Error handling is equally critical. When an external API fails or returns an unexpected format, the application code must catch the error and return a graceful failure message to the model, allowing the model to either retry the tool call with different parameters or inform the user that the action cannot be completed. If the application simply crashes, the entire agentic workflow collapses.

Finally, observability becomes paramount. When a model is executing multiple tool calls autonomously, developers need deep visibility into the system's behavior. They need to trace exactly which tools were called, what arguments were passed, how long the execution took, and what data was returned. Without this level of tracing, debugging a complex agentic workflow is nearly impossible.

The Foundation of Agentic Systems

Tool use is the dividing line between a chatbot and an AI agent. It is the mechanism that allows systems to transition from passive information retrieval to active problem-solving. A chatbot can tell you how to write a Python script; an agent equipped with a code execution tool can write the script, run it, debug the errors, and present you with the final, working output.

This capability is central to platforms like Sgai, Sandgarden's open-source AI software factory. Sgai operates through a coordinated team of specialist agents—developers, reviewers, and designers—that autonomously plan and execute software development tasks. These agents do not merely generate code snippets in a vacuum; they use tools to read the local file system, execute linters, run test suites, and interact with version control. It is their ability to use these tools, evaluate the results, and iterate on their approach that allows them to function as a true software factory rather than a simple code generator.

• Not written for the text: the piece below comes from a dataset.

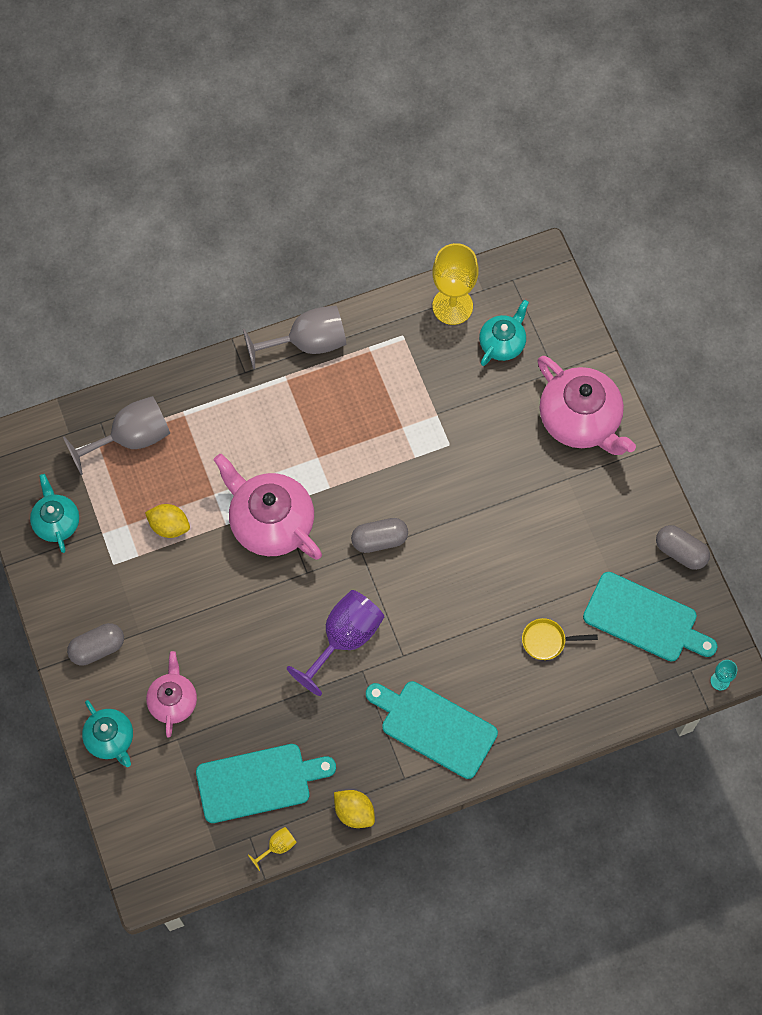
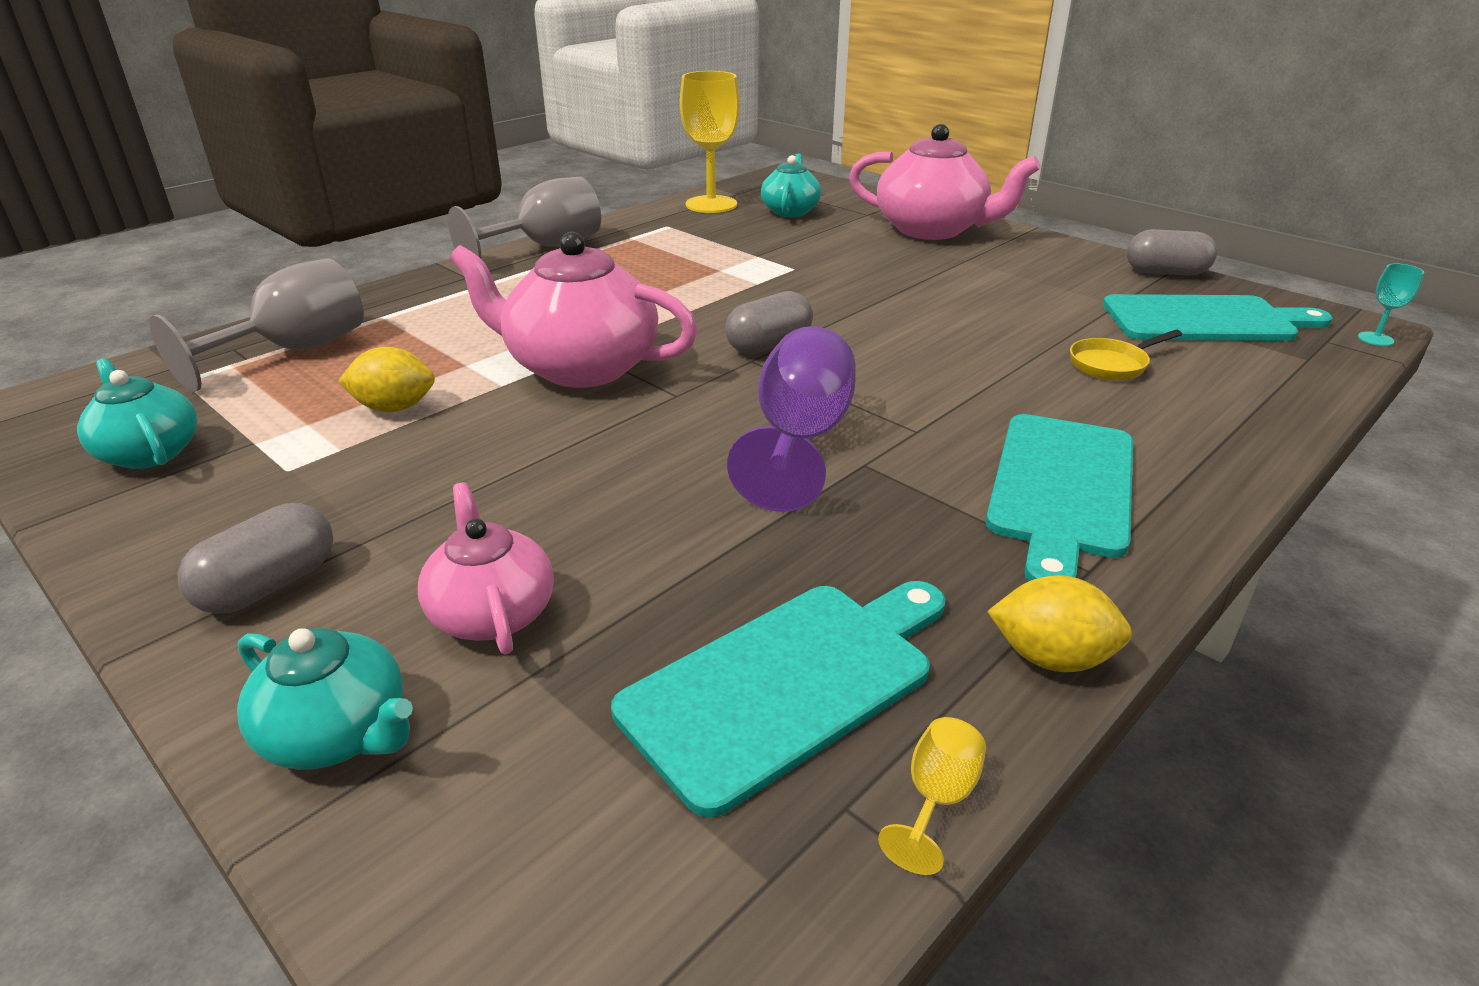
camera: 25 degrees left, 35 degrees down
(434, 727) = (1061, 489): turquoise cutting board -> turquoise cutting board turned 75 degrees counterclockwise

As language models continue to improve in their reasoning capabilities, their ability to select, sequence, and execute tools will become increasingly sophisticated. We are moving toward a future where models can dynamically discover new tools, read their API documentation, and learn to use them on the fly, without requiring explicit schemas provided by developers.

The evolution of tool use represents a fundamental shift in how we interact with computing systems. We are no longer limited to clicking buttons and navigating menus; we can simply state our intent in natural language, and rely on an intelligent agent to select the right tools, execute the necessary actions, and deliver the desired outcome. The future of artificial intelligence lies not just in models that know more, but in models that can do more.